- **Aim of the exercise**
When you spot the word "higher" in a line of the data below, copy that line.

- **Recorded information**

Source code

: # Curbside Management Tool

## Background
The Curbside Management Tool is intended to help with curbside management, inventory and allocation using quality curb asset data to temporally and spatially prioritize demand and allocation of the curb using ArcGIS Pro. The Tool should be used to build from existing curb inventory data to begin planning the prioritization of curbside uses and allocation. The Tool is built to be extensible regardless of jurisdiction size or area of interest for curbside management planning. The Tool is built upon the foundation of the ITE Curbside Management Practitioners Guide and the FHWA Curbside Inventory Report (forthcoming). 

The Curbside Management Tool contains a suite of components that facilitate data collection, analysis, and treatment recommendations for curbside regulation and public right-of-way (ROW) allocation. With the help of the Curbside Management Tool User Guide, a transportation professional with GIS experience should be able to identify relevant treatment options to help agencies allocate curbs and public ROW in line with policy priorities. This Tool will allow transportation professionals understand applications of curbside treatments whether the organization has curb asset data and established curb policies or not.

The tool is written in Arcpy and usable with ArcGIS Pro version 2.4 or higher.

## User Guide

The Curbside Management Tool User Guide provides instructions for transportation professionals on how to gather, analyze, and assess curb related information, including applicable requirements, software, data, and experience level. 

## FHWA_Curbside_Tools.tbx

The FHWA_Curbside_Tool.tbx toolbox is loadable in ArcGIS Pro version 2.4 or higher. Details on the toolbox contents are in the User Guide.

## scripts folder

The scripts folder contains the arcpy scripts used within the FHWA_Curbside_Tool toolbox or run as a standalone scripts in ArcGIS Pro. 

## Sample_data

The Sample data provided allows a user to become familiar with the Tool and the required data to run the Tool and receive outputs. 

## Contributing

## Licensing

- **Task response**
The tool is written in Arcpy and usable with ArcGIS Pro version 2.4 or higher.
The FHWA_Curbside_Tool.tbx toolbox is loadable in ArcGIS Pro version 2.4 or higher. Details on the toolbox contents are in the User Guide.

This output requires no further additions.